* How to complete this task
Exact reproduction required: the lines below from the line with "right wrist: (693, 210, -17)" to the line with "right elbow: (954, 333, -6)", both ends included, and no others.

* Skeletal landmark data
=====

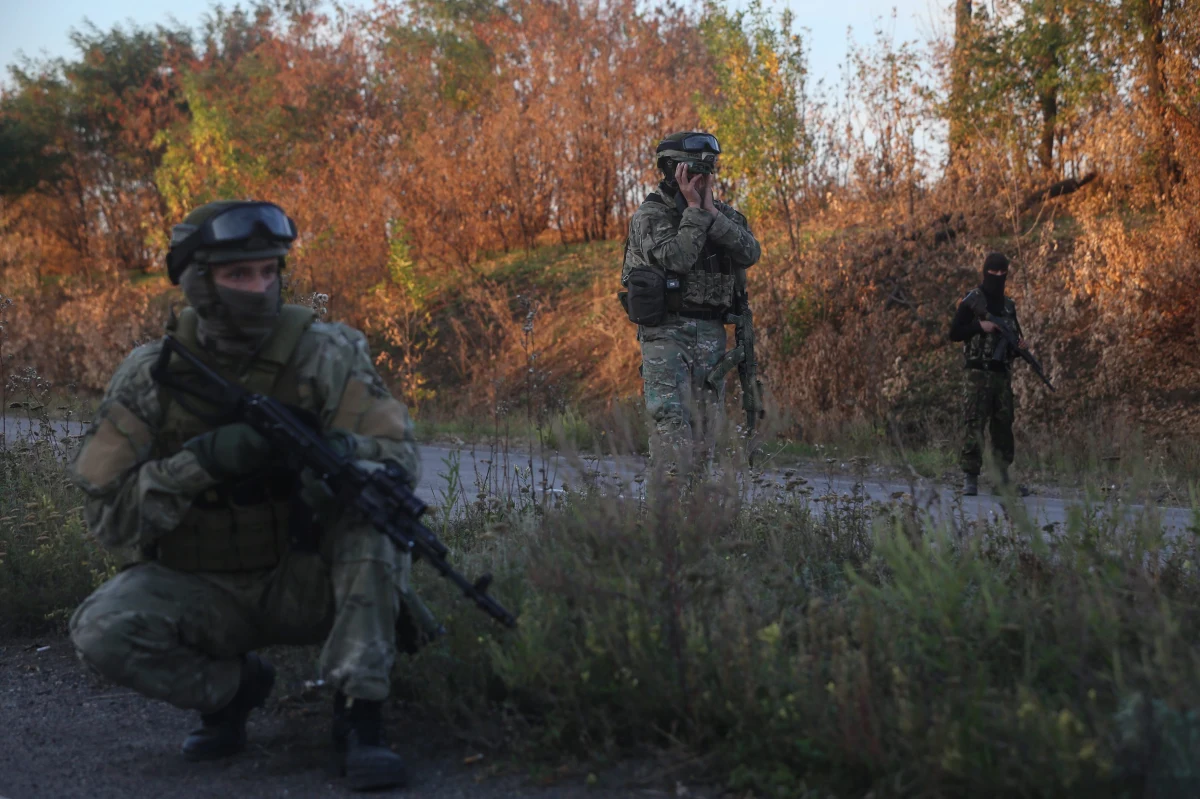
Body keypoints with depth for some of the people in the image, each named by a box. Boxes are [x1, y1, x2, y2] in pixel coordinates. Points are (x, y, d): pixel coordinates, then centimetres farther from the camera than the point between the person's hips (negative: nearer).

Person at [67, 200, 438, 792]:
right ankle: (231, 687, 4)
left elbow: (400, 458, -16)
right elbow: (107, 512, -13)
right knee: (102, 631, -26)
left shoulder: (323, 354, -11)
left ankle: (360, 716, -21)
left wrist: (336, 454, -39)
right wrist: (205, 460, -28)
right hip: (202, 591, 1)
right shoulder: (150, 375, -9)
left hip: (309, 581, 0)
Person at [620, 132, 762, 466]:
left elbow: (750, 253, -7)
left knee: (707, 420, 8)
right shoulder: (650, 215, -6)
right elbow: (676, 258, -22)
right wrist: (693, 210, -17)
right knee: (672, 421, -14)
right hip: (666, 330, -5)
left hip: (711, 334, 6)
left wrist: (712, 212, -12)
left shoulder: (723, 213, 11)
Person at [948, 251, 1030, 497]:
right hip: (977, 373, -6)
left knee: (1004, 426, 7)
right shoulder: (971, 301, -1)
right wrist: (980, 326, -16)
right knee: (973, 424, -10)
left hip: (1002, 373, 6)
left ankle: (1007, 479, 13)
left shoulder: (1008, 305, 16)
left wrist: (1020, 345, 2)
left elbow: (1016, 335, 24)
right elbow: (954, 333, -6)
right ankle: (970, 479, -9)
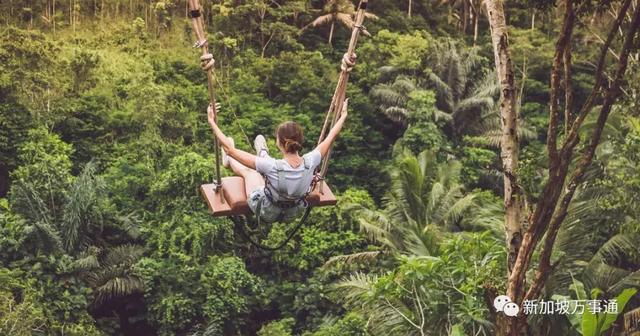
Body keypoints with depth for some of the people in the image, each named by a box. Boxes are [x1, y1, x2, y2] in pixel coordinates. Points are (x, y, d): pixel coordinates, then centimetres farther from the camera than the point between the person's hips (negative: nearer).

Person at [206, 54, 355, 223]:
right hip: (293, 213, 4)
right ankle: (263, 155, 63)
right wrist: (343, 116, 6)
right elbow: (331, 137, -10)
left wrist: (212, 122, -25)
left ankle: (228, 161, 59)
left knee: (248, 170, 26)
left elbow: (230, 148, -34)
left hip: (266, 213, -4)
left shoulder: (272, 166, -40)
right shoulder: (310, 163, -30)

=====

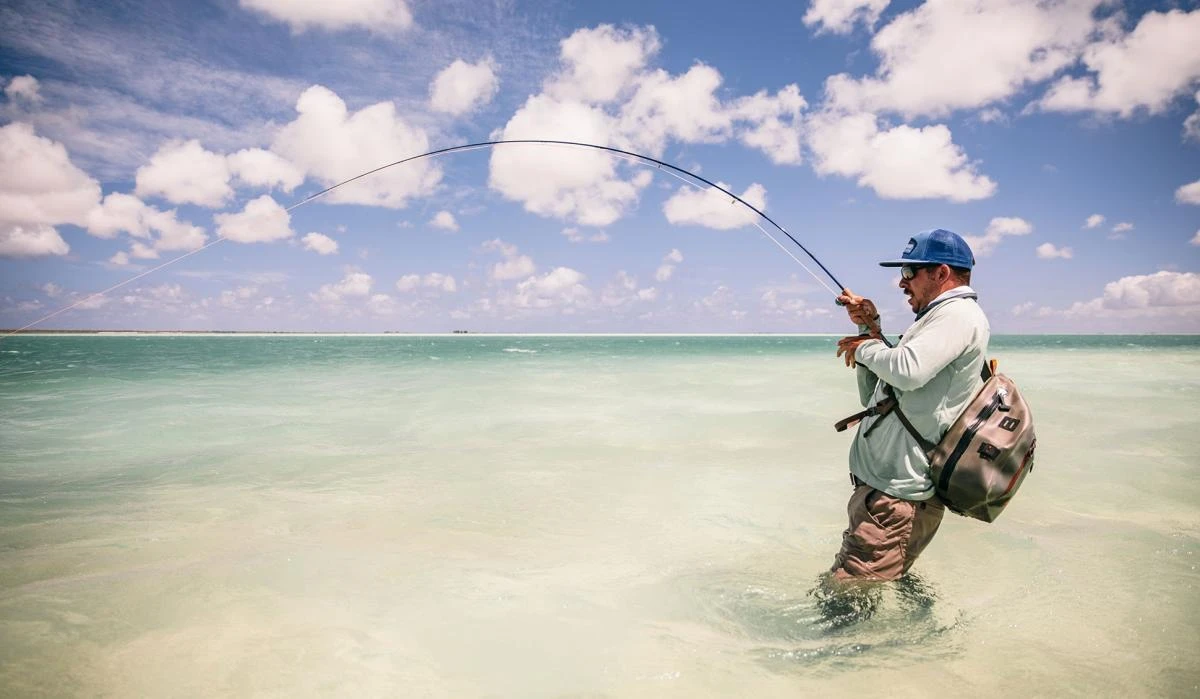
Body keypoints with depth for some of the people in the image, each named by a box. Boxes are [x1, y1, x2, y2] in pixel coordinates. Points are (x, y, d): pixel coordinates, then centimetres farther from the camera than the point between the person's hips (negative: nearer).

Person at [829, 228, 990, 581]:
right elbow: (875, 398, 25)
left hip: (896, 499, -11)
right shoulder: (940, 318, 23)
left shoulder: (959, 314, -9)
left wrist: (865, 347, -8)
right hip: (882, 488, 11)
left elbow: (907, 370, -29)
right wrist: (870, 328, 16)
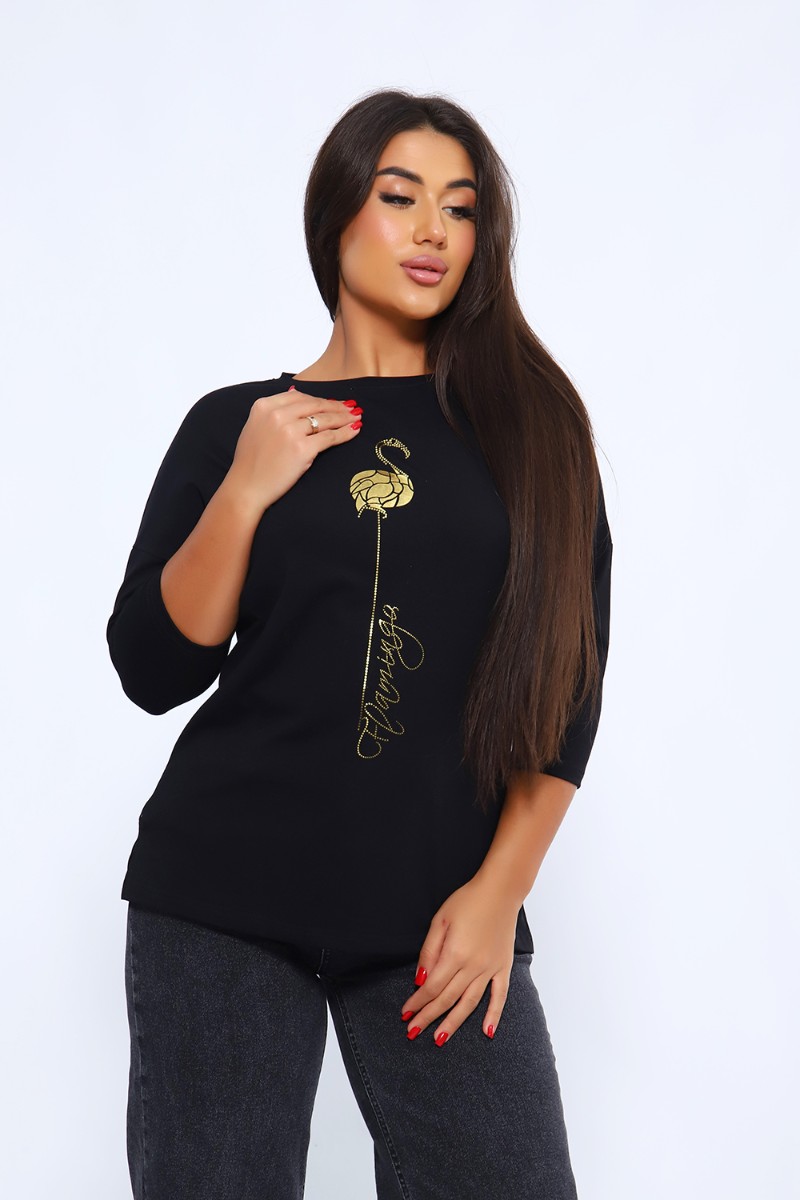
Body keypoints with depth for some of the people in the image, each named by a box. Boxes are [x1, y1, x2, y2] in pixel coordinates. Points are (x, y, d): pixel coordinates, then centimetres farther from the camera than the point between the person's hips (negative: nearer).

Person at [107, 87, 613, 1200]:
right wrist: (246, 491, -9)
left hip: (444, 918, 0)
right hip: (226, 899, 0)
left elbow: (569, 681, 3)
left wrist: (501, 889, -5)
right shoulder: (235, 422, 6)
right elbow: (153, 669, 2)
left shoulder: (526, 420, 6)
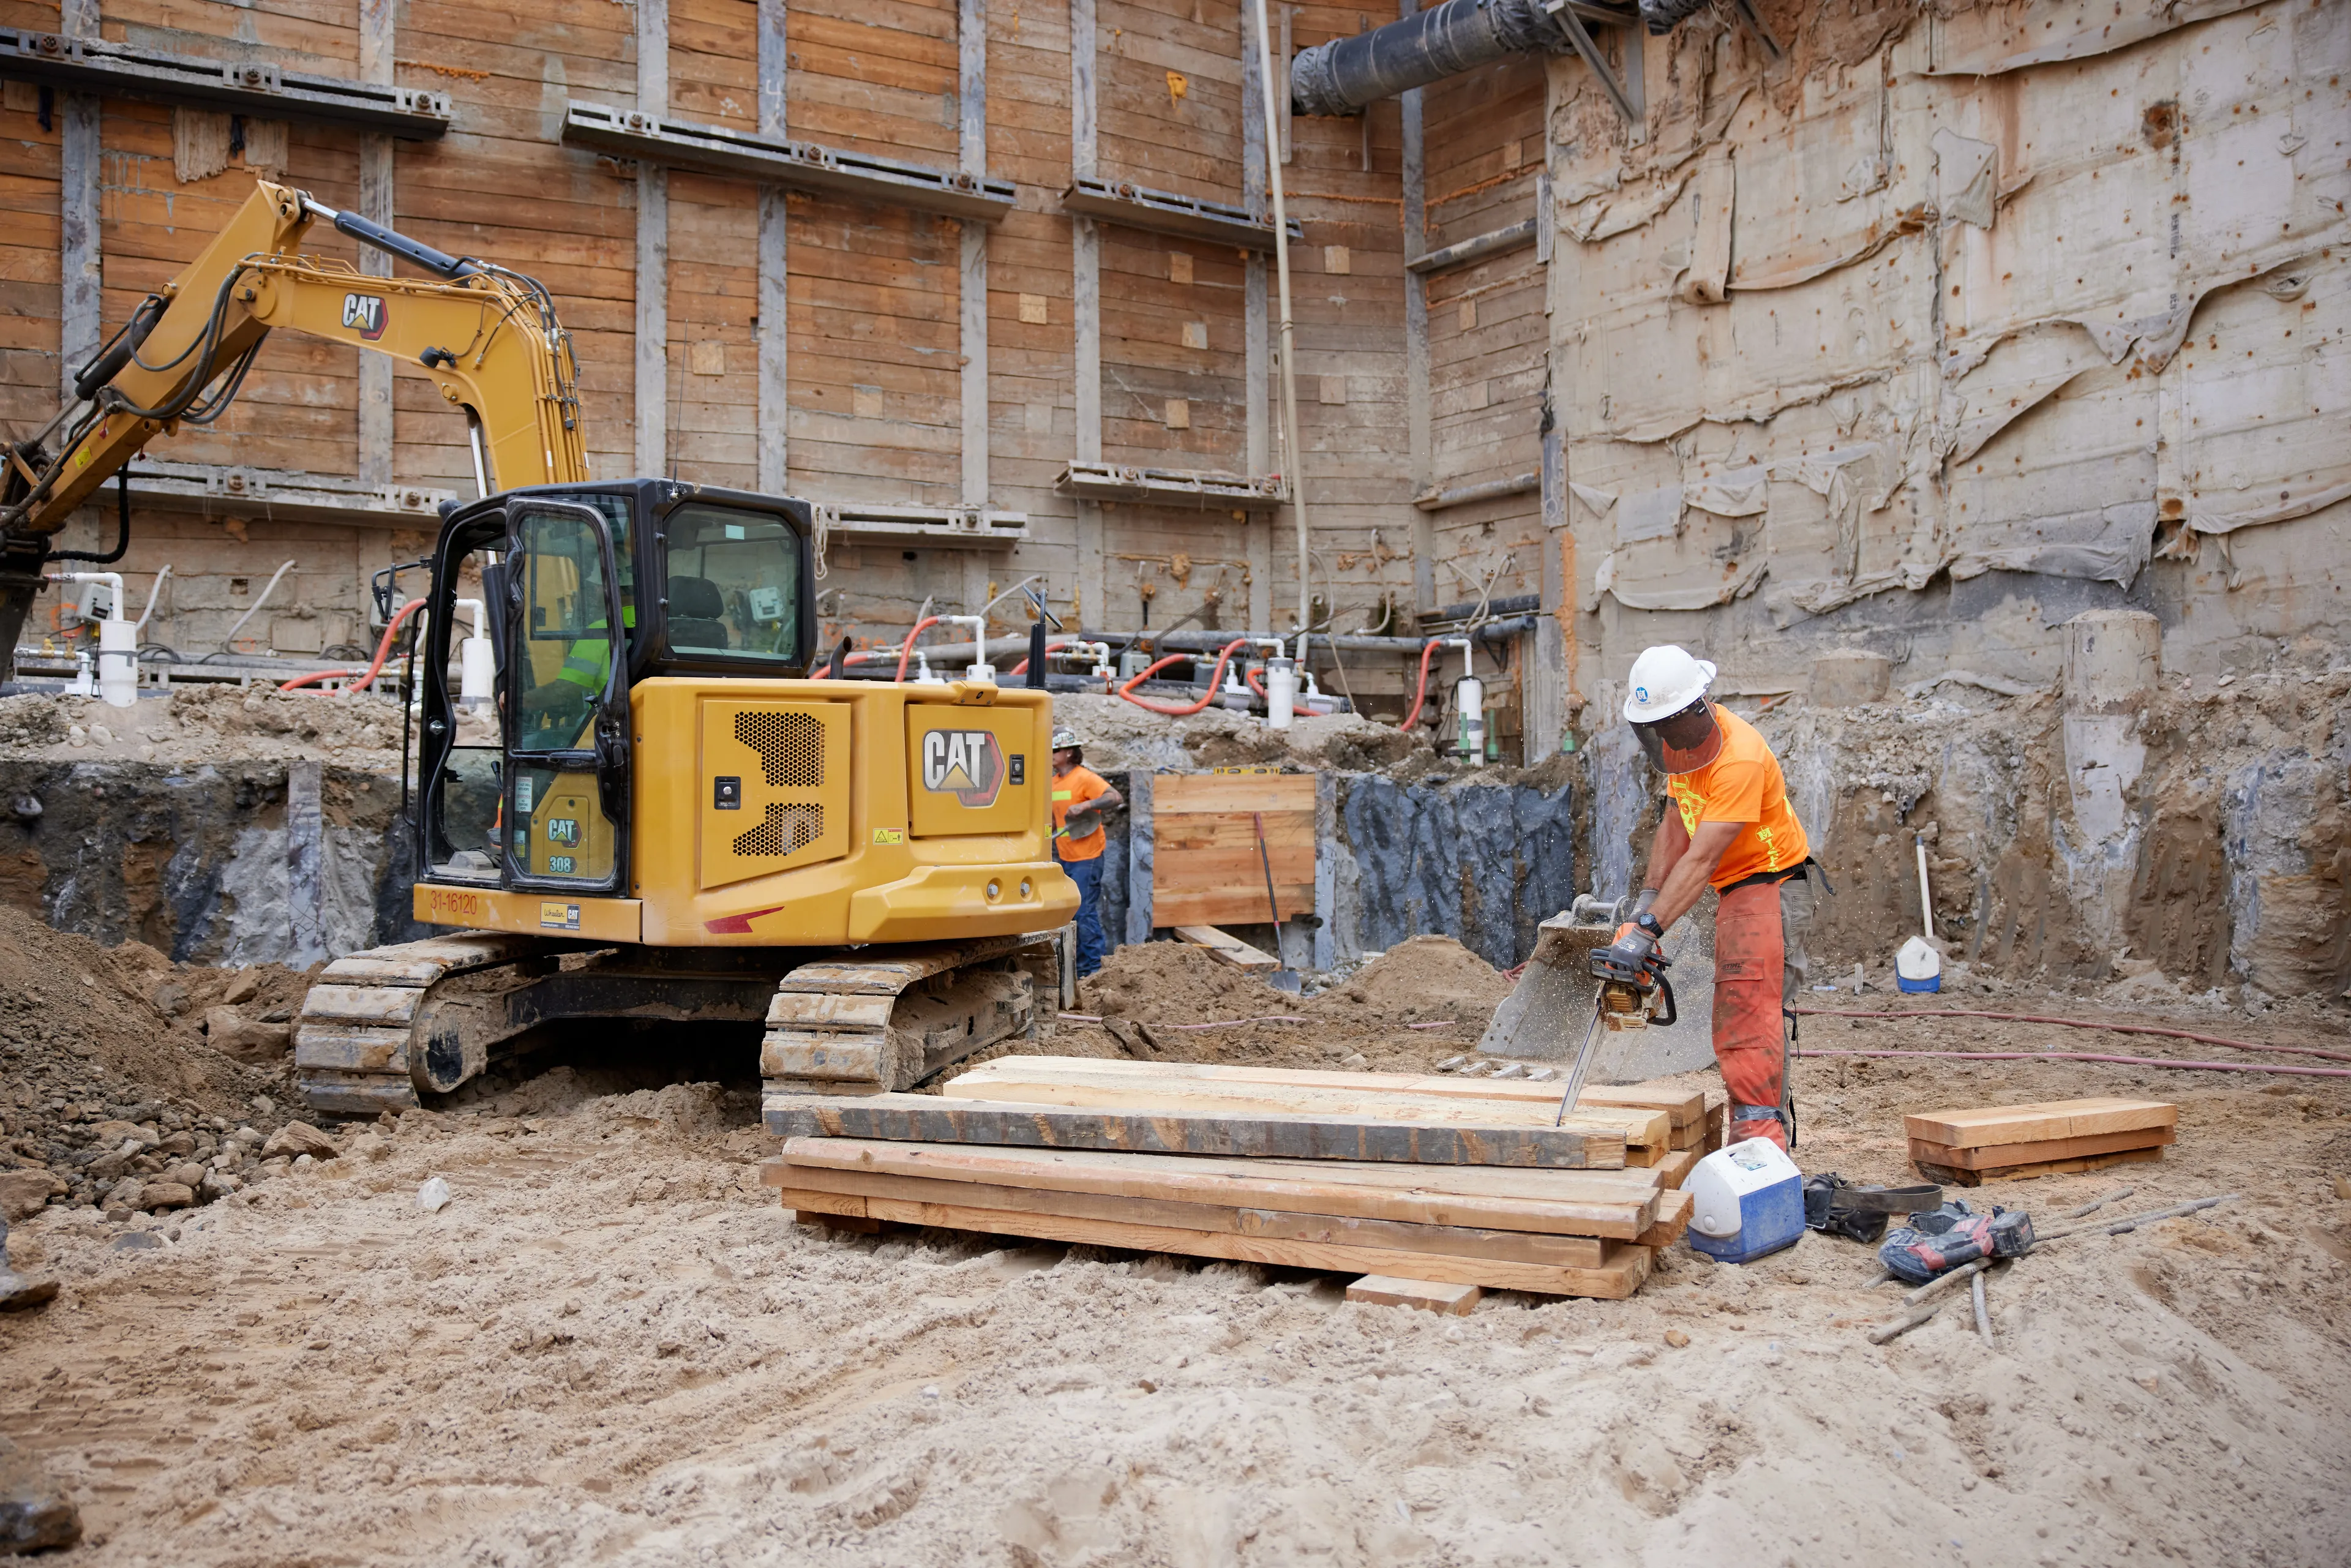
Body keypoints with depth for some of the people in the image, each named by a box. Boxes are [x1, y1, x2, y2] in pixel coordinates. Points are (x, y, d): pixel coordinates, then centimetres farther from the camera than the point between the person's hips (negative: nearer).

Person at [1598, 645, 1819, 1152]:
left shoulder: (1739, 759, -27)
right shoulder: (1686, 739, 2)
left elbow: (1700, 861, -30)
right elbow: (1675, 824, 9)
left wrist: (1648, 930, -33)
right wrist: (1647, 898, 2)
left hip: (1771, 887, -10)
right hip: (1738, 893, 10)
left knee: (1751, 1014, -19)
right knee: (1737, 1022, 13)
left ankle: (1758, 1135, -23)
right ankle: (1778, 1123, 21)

=====

* Result
right wrist: (693, 210, -17)
right knee: (672, 421, -14)
right hip: (666, 330, -5)
left hip: (711, 334, 6)
left wrist: (712, 212, -12)
left shoulder: (723, 213, 11)
Person at [948, 251, 1030, 497]:
right hip: (977, 373, -6)
left knee: (1004, 426, 7)
right shoulder: (971, 301, -1)
right wrist: (980, 326, -16)
right knee: (973, 424, -10)
left hip: (1002, 373, 6)
left ankle: (1007, 479, 13)
left shoulder: (1008, 305, 16)
left wrist: (1020, 345, 2)
left elbow: (1016, 335, 24)
right elbow: (954, 333, -6)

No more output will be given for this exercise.